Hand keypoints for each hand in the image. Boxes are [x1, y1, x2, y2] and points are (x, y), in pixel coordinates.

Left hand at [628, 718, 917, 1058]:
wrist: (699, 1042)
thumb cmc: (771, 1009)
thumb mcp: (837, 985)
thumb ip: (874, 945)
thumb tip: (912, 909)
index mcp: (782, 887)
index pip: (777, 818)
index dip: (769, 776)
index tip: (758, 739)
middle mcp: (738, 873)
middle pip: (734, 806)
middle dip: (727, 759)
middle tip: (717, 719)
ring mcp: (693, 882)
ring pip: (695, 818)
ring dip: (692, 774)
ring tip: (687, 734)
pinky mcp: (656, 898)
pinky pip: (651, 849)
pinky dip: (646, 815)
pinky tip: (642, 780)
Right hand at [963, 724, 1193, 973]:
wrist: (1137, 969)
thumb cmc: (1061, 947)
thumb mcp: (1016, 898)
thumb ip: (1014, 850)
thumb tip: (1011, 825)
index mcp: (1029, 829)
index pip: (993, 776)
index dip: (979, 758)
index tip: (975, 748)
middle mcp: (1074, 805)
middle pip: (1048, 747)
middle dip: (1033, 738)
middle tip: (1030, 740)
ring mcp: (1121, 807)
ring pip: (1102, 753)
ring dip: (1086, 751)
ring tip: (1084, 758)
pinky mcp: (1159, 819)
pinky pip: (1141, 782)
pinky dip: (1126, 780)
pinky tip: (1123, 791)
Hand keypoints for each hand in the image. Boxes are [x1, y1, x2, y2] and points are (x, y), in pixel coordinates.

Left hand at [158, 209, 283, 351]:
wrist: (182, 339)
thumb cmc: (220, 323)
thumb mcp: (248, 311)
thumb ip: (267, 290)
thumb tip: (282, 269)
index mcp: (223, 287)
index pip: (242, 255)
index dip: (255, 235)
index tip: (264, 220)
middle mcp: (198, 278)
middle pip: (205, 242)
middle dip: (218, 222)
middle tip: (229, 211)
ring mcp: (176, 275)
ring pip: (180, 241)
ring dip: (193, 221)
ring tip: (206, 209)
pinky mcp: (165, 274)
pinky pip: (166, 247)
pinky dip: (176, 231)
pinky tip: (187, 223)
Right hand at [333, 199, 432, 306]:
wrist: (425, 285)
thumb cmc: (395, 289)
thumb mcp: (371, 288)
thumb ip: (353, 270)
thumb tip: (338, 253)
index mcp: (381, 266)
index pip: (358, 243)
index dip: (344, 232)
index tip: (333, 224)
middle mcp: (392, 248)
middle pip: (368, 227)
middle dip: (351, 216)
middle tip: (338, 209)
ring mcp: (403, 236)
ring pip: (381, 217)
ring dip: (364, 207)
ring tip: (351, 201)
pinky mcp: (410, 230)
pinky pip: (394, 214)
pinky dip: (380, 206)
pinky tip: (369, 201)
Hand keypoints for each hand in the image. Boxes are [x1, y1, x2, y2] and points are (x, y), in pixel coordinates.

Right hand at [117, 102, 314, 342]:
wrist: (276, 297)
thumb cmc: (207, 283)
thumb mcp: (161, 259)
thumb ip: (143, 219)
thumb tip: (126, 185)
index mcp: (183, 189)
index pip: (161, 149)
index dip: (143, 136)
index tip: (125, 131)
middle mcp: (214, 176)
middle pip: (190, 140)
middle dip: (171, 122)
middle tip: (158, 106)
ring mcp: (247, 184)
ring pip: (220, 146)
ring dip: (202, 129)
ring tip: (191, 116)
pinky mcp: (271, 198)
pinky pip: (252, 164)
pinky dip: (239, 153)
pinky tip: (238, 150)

———

ABOUT THIS EXERCISE. Once you have read the records, write every one of them out again exactly.

SOLUTION FOR THIS EXERCISE.
Hand keypoints for each hand in the image. Boxes are [x1, y1, x2, y2] and points are (x, y), in pixel coordinates.

Left hand at [628, 718, 917, 1058]:
wrist: (699, 1042)
thumb cmc: (771, 1009)
thumb mcp: (837, 985)
thumb ip: (874, 945)
thumb tip: (912, 909)
index mcp: (782, 887)
index pip: (777, 818)
index dip: (769, 776)
index tip: (758, 739)
middle mcp: (738, 873)
middle pip: (734, 806)
middle dip: (727, 759)
middle tip: (717, 719)
ring mcp: (693, 882)
ring pip: (695, 818)
ring dip: (692, 774)
ring tip: (687, 734)
pinky mcp: (656, 898)
pinky pip: (651, 849)
pinky dip: (646, 815)
pinky tip: (642, 780)
Right hand at [963, 724, 1193, 973]:
wrist: (1137, 969)
thumb cmc: (1061, 947)
thumb mcp: (1016, 898)
thumb ip: (1014, 850)
thumb tip: (1011, 825)
index mcp: (1029, 829)
index pip: (993, 776)
index dip: (979, 758)
index tip: (975, 748)
middle mcp: (1074, 805)
middle pip: (1048, 747)
middle dip: (1033, 738)
middle tip: (1030, 740)
ring mcp: (1121, 807)
ring pip: (1102, 753)
ring dip: (1086, 751)
ring tip: (1084, 758)
pinky mcp: (1159, 819)
pinky pip: (1141, 782)
pinky dip: (1126, 780)
pinky tip: (1123, 791)
Hand keypoints for each hand in the image. Boxes are [x1, y1, x2, y2] and points are (x, y), in pixel coordinates.

Left hand at [158, 209, 283, 351]:
wrist: (182, 339)
thumb cmc: (220, 323)
thumb mcp: (248, 311)
thumb ip: (267, 290)
thumb tip: (282, 269)
index mcp: (223, 287)
index pip: (242, 255)
index dip: (255, 235)
index tip: (264, 220)
middle mcp: (198, 278)
middle pip: (205, 242)
middle dip: (218, 222)
middle tip: (229, 211)
ring mcp: (176, 275)
ring pip: (180, 241)
ring dip: (193, 221)
ring tip: (206, 209)
pinky mcp: (165, 274)
pinky pip: (166, 247)
pinky dip: (176, 231)
pinky tip: (187, 223)
Right hand at [333, 199, 432, 306]:
wrist: (425, 285)
thumb cmc: (395, 289)
thumb mcp: (371, 288)
thumb ip: (353, 270)
thumb tip: (338, 253)
index mcp: (381, 266)
index pip: (358, 243)
index dip: (344, 232)
index tip: (333, 224)
middle mcp: (392, 248)
middle pip: (368, 227)
middle dip: (351, 216)
middle tip: (338, 209)
ring mcp: (403, 236)
ring pip: (381, 217)
ring dip: (364, 207)
ring tip: (351, 201)
pinky mcp: (410, 230)
pinky pip: (394, 214)
pinky dip: (380, 206)
pinky tip: (369, 201)
Hand keypoints for each hand in the image. Boxes are [x1, y1, x2, y2] and points are (x, y), in pixel coordinates.

Right hand at [117, 102, 314, 342]:
wrist: (276, 297)
thumb cmc: (207, 283)
thumb mcp: (161, 259)
thumb ip: (143, 219)
thumb tip: (126, 185)
index mcp: (183, 189)
index pip: (161, 149)
index dip: (143, 136)
index tip: (125, 131)
middle mcp: (214, 176)
middle pip: (190, 140)
middle dip: (171, 122)
middle tip: (158, 106)
ring mcp: (247, 184)
ring pip: (220, 146)
ring dip: (202, 129)
ring tip: (191, 116)
pinky mcp: (271, 198)
pinky pip: (252, 164)
pinky dip: (239, 153)
pinky tip: (238, 150)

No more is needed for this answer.